One of the many smarter-than-me commenters on this site pointed out that it’s actually pretty grim that Hagar and Eddie are the only recurring characters in Hagar’s war band. One assumes that the others are all killed off and replaced over time — sometimes one by one, and sometimes all at once in the disastrous encounters that presumably lead to the occasional desert island strips. Anyway, today’s strip is a good reminder that whenever your new boss tells you that their workplace is “like a big family,” you are definitely walking into the most dysfunctional company you’ve ever seen, but at least these days it’s usually not going to literally kill you.
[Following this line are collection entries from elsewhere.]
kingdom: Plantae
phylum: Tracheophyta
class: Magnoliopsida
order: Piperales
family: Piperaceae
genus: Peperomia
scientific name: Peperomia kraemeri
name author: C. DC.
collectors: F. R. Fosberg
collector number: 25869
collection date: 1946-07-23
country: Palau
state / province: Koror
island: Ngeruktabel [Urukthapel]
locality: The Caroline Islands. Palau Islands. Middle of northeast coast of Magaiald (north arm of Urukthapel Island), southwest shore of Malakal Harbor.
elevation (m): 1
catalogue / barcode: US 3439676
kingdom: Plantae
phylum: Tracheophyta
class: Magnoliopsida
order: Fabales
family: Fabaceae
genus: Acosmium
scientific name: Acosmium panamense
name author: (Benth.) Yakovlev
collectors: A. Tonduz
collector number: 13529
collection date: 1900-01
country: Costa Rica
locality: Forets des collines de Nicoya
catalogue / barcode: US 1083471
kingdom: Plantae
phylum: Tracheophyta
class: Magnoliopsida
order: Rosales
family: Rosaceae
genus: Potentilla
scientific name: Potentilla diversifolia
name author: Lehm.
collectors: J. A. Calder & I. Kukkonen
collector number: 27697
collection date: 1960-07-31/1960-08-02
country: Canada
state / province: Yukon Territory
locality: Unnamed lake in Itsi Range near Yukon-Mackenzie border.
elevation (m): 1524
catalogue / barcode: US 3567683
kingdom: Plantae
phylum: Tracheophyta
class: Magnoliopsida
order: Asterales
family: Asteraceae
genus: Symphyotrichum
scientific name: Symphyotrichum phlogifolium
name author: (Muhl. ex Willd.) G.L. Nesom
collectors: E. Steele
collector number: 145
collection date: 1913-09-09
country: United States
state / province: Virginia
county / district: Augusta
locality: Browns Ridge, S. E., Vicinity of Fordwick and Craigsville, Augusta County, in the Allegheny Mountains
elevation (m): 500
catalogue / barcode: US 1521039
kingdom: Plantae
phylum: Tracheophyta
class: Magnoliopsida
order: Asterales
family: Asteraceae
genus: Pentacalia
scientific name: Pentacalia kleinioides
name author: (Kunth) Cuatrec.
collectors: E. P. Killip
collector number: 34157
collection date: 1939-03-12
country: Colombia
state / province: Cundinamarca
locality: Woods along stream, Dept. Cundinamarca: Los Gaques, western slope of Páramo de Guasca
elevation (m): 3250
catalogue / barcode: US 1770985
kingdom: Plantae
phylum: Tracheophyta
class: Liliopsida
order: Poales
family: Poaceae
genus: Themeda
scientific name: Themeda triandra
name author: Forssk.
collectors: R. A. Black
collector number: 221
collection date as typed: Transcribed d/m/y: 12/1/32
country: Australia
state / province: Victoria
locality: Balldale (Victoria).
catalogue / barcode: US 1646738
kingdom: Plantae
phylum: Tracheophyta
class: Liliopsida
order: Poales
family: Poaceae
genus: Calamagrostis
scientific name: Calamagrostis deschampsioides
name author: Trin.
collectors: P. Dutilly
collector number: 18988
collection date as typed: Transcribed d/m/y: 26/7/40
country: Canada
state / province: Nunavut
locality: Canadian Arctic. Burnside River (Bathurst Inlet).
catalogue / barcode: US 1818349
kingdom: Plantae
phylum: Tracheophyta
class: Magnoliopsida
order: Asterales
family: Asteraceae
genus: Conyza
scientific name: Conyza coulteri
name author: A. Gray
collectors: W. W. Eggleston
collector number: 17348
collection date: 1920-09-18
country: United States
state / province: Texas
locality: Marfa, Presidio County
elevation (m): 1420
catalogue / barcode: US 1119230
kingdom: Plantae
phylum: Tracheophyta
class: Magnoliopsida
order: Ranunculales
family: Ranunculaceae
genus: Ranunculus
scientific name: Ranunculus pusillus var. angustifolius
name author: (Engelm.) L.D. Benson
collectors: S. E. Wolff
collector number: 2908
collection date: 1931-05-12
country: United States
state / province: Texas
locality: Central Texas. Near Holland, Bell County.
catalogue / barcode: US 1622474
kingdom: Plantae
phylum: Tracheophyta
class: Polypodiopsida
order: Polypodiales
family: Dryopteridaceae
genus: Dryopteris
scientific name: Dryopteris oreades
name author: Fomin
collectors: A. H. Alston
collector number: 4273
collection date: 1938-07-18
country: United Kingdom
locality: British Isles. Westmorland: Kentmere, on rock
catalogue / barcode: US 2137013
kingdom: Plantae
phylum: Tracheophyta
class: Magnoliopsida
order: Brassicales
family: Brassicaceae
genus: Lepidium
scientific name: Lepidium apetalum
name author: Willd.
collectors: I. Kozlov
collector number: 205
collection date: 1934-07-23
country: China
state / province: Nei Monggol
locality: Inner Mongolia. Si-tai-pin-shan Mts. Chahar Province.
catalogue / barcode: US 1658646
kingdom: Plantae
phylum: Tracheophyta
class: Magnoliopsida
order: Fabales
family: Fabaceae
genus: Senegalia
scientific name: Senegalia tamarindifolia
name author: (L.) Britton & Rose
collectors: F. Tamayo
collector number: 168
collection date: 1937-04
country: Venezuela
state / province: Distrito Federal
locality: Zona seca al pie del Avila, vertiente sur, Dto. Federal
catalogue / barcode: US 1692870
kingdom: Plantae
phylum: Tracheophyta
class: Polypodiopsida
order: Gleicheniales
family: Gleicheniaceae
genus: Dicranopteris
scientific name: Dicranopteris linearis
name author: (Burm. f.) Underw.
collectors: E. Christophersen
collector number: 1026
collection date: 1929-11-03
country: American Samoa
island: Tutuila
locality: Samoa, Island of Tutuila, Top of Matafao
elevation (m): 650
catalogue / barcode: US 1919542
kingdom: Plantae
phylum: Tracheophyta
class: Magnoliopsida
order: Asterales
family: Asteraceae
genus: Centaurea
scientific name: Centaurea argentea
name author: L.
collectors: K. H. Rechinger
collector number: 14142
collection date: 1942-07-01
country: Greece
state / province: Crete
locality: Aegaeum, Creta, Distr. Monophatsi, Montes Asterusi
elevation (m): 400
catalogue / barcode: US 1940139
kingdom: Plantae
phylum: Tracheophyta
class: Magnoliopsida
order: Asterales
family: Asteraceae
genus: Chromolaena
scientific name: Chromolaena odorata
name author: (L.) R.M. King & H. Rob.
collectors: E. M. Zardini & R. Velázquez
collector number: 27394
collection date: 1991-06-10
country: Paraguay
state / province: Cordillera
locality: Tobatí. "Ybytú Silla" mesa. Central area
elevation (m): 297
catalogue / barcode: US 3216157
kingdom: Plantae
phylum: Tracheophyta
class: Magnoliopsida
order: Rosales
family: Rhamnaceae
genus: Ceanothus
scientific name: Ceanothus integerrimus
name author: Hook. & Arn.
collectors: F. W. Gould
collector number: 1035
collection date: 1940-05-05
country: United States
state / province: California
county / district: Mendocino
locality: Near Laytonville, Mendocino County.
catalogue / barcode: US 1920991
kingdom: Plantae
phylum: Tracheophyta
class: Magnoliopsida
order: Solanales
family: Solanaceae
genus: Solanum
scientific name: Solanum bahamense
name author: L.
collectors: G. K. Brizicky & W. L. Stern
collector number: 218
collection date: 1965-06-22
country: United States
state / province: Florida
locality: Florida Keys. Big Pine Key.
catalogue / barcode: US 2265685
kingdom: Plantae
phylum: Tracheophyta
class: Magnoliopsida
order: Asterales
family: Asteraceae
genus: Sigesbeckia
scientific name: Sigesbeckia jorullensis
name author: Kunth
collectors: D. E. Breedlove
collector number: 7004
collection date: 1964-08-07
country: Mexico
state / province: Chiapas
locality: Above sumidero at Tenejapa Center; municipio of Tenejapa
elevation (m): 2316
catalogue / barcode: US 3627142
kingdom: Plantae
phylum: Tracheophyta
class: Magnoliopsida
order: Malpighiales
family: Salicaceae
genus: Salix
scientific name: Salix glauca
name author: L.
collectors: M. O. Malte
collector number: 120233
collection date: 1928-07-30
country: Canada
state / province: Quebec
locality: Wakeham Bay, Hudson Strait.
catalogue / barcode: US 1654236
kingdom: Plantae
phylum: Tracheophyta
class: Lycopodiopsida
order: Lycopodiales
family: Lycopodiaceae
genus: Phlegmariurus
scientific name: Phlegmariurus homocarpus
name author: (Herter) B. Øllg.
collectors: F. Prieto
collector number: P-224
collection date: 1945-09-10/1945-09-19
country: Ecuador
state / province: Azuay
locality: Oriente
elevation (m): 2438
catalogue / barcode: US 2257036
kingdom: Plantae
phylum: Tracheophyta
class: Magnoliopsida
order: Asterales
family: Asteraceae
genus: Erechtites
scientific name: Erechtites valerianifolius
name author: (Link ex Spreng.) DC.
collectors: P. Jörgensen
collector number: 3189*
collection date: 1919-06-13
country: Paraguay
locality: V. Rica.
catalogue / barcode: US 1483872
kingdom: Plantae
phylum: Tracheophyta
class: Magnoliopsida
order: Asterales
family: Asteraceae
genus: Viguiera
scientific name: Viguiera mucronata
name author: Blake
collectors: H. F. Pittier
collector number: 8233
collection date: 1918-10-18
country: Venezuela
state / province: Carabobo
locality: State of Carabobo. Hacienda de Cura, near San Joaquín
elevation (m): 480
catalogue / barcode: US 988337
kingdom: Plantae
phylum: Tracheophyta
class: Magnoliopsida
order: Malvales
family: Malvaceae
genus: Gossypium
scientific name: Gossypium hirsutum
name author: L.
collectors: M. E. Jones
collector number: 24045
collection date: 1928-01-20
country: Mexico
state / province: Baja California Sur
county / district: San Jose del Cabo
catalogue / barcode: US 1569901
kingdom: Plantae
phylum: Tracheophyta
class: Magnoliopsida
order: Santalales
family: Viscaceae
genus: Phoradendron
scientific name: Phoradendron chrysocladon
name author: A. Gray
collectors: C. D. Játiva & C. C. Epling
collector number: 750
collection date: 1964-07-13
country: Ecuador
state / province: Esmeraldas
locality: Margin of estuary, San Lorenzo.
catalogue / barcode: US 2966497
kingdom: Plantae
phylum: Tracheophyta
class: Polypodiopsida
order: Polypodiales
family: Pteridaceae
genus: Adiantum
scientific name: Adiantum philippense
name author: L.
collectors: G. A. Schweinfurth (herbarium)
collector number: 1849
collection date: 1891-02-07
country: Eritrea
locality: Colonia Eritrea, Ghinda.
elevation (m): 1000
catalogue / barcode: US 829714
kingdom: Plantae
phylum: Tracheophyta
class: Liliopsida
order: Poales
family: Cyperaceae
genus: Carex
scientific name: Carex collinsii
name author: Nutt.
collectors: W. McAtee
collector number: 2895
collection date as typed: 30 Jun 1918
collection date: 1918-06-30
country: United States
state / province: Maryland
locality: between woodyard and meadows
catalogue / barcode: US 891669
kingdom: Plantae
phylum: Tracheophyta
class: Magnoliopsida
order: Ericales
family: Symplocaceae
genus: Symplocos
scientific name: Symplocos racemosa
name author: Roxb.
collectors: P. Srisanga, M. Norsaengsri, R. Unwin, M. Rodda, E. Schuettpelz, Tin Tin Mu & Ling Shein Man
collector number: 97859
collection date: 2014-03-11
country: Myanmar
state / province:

Barney Google and Snuffy Smith, 7/21/24

A combination of neoliberal ideology and deep-rooted Calvinism has made the modern United States a place uniquely obsessed with constant productivity. In such environments, only “holy fools” — like, say, the weirdly ossified early 20th century fake hillbilly stereotypes in a syndicated legacy newspaper strip — are free to proclaim that maybe laziness is good, actually, and getting things done isn’t all it’s cracked up to be.

Rex Morgan, M.D., 7/21/24

Sorry to find two funny things in a strip about an abusive father who beat his son so badly he needed surgery, but two very funny things in this strip are (a) Buck being completely flummoxed as to why two best friends with a love of old-timey-style comedy, one of whom is tall and thin and the other short and round, would refer to themselves as “Shorty and the Beanpole,” and (b) Rex being like “We all need to do our part. My part is fixing up the broken meat; minds and feelings are completely foreign to me and frankly somebody else’s problem.”